[Stored dataset items]
# # #

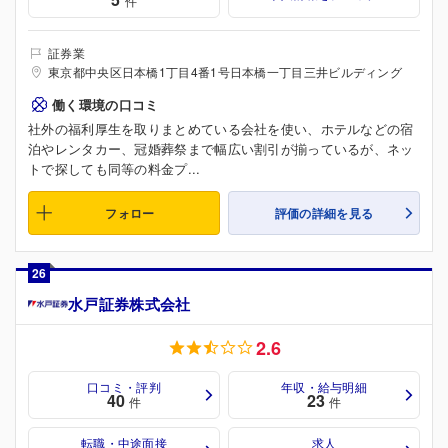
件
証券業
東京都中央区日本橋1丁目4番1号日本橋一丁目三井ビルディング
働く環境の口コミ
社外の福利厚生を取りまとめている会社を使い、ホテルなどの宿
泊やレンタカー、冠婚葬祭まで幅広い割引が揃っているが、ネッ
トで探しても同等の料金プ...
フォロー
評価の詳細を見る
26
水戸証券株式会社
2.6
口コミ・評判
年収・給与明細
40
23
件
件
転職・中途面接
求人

# # #

• TASK TO COMPLETE: Drop the pictures and set down the data above exactly.

• RESPONSE AREA:
件
証券業
東京都中央区日本橋1丁目4番1号日本橋一丁目三井ビルディング
働く環境の口コミ
社外の福利厚生を取りまとめている会社を使い、ホテルなどの宿
泊やレンタカー、冠婚葬祭まで幅広い割引が揃っているが、ネッ
トで探しても同等の料金プ...
フォロー
評価の詳細を見る
26
水戸証券株式会社
2.6
口コミ・評判
年収・給与明細
40
23
件
件
転職・中途面接
求人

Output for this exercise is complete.